Happy New Year! Welcome to the third issue of LLVM GPU News, a bi-weekly newsletter on all the GPU things under the LLVM umbrella. This issue covers the period from December 25 to January 7 2021.

We welcome your feedback and suggestions. Let us know if we missed anything interesting, or want us to bring attention to your (sub)project, revisions under review, or proposals. Please see the bottom of the page for details on how to submit suggestions and contribute.

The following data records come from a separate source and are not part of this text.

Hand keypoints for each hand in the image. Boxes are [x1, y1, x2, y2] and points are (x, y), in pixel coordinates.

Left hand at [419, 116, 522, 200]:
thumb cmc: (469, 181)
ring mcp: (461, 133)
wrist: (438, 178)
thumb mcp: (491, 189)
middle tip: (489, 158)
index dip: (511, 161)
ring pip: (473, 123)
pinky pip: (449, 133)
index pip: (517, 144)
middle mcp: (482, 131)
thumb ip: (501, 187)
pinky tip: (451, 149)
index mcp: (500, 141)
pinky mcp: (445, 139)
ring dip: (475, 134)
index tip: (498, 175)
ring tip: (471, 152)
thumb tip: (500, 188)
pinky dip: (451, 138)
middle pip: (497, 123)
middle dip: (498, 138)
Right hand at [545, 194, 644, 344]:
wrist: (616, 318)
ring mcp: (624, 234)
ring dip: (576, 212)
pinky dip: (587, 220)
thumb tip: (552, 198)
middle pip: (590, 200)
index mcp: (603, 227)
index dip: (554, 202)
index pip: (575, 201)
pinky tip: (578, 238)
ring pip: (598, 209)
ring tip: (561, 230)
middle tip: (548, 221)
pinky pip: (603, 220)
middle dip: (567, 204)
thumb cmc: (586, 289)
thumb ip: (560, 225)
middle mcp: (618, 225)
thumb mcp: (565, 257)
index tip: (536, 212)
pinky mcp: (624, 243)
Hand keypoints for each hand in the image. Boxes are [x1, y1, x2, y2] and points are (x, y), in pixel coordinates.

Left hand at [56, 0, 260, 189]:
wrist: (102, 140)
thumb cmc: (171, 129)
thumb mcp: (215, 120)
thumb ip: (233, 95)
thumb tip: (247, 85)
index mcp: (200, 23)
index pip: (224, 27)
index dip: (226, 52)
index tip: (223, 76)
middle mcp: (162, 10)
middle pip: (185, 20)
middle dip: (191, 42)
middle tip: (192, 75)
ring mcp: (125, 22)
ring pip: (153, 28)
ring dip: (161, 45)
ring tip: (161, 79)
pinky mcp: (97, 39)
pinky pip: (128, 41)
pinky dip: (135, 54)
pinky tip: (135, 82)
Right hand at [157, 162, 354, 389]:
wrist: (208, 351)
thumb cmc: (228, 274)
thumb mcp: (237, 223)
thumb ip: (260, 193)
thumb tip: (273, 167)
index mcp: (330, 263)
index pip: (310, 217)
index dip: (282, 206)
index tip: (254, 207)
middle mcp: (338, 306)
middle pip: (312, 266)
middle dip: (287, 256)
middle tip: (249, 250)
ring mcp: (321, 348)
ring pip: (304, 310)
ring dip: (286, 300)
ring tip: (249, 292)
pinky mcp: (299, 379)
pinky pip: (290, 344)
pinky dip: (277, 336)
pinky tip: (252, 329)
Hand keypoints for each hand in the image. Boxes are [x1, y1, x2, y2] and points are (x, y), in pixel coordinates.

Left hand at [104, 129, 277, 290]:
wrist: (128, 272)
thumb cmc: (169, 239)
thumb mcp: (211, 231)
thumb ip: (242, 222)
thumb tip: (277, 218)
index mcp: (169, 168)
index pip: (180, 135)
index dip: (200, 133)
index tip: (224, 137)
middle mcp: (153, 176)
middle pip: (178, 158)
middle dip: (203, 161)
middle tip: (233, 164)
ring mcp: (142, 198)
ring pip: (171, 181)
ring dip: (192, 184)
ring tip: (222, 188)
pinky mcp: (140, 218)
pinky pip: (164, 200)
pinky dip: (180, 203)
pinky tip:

Industry News and Conference Talks

Alyssa Rosenzweig started a blog post series on dissecting the Apple M1 GPU, which doesn’t have any public documentation or open source drivers as of writing. The goal is to understand the new architecture and accelerate the development of an open source driver stack. Alyssa already committed an early work-in-progress disassembler implementation and described the methodology and wokflow used to develop it in the blog post.

LLVM and Clang

Discussions

Madhur Amilkanthwar asked about using the Attributor framework to propagate the amdgpu-flat-work-group-size attribute in the AMDGPU backend.

Commits

(In-review) Remove a custom amdgpu-inline pass and replace it with new Target Transform Info hooks. As explained, this is because the custom inliner doesn’t fit well into the New Pass Manager’s pipeline and has few differences compared to the main LLVM inlining pass.
Clang won’t add debugging information to NVPTX target if optimization remarks are enabled. This is because ptxas supports either debug builds with no optimizations or optimized builds without debug info.
Always print error messages in the libomptarget CUDA plugin, even with debugging disabled.
Make the AMDGPU OpenMP target call into deviceRTL instead of ockl. This allows simple OpenMP code to run without ROCm device libraries installed.

MLIR

Discussions

Lenny Guo asked for help with generating SPIR-V binaries from the SPIR-V MLIR dialect kernels in order to run them with OpenCL runtime. There are no replies as of writing.

Commits

External Compilers

Please submit pointers to your mailing lists, forums, or newsletters if you want your LLVM- or MLIR-based GPU compiler project to be covered in future LLVM GPU News issues.

JuliaGPU

LLPC

The graphics API-agnostic LGC peephole optimizer learned to fold inttoptr ( add x, const ) into gep ( inttoptr x, const ). This improves value tracking and facilitates load/store vectorization. LLVM’s instruction combining pass cannot generally perform the same optimization, because on some systems const itself may be a valid pointer.

Mesa

Always split typed vertex buffer loads on AMD GFX6 and GFX10+ in RADV/LLVM. This fixes hangs in Zink (an OpenGL over Vulkan implementation) tests.

SYCL

Intel’s oneAPI DPC++ Compiler 2020-12 got released. The release notes contain a long list of SYCL compiler and library improvements.